All AI/MCP exceptions inherit from AiError (in revitpy/ai/exceptions.py):

AiError
  |
  +-- McpServerError            (host, port)
  +-- ToolExecutionError        (tool_name, arguments)
  +-- SafetyViolationError      (tool_name, safety_mode, reason)
  +-- PromptError               (template_name)

SafetyViolationError carries the tool_name, safety_mode, and a human-readable reason string, enabling callers and logs to diagnose exactly why a tool call was denied.

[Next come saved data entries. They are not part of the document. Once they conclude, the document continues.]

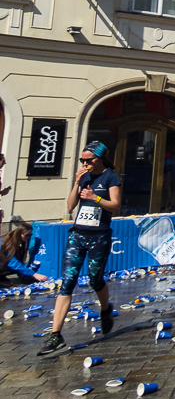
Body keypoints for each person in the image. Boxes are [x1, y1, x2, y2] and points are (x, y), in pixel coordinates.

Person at [38, 142, 121, 356]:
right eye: (83, 160)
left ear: (100, 159)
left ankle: (105, 310)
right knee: (67, 282)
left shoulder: (110, 177)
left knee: (95, 279)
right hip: (78, 234)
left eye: (89, 160)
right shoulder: (84, 177)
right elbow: (70, 205)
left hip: (99, 235)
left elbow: (116, 206)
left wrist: (96, 198)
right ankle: (56, 334)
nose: (85, 163)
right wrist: (76, 183)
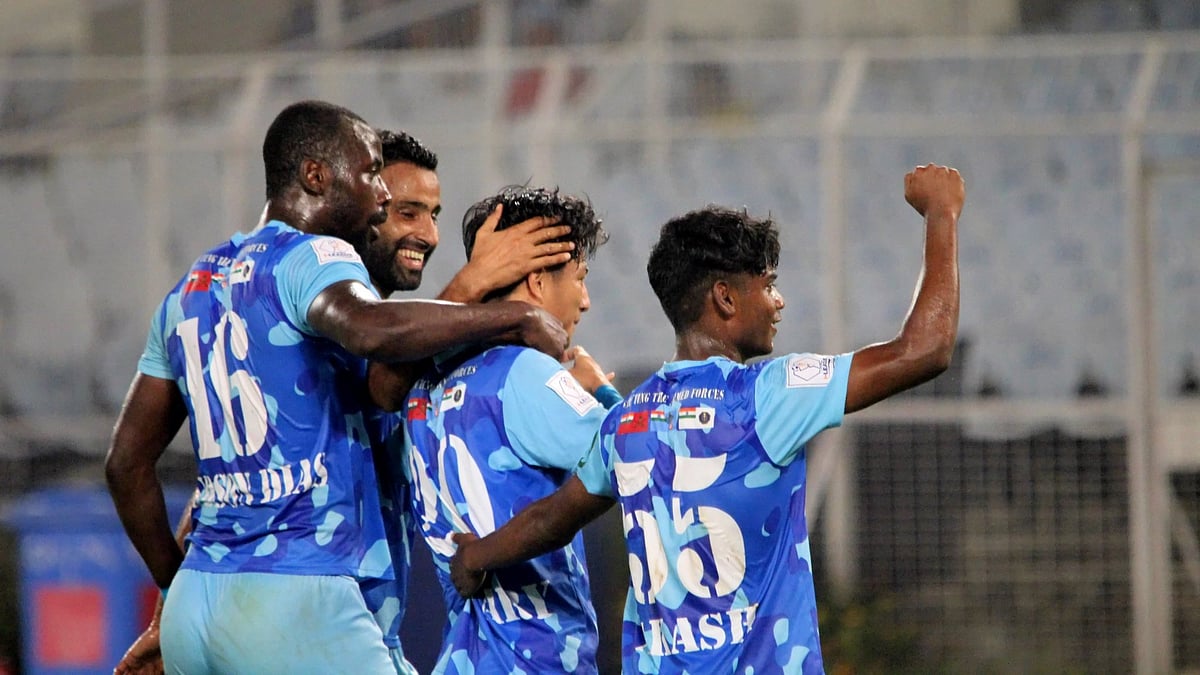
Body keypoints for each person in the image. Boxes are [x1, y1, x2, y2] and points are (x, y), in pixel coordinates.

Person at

WebSocket Server Security Considerations

McpServer (in revitpy/ai/server.py) exposes tools over a WebSocket connection. Security-relevant aspects:

  • Default binding – the server binds to localhost:8765 by default (McpServerConfig), limiting exposure to the local machine.
  • Connection tracking – active connections are tracked in a set. The connections property returns a copy to prevent external mutation.
  • Error isolation – exceptions during message handling are caught per-message and returned as MCP error responses (JSON-RPC error code -32603). A single malformed message does not terminate the connection.
  • Graceful shutdownstop(timeout=5.0) closes the server and waits for existing connections to drain within the timeout. The connection set is cleared on stop.
  • Safety integration – every tools/call request passes through SafetyGuard.validate_tool_call() before execution, ensuring the configured safety policy is enforced regardless of the client.
  • No built-in authentication – the WebSocket server does not implement its own authentication layer. In production deployments, it should be placed behind a reverse proxy or gateway that handles authentication and TLS termination.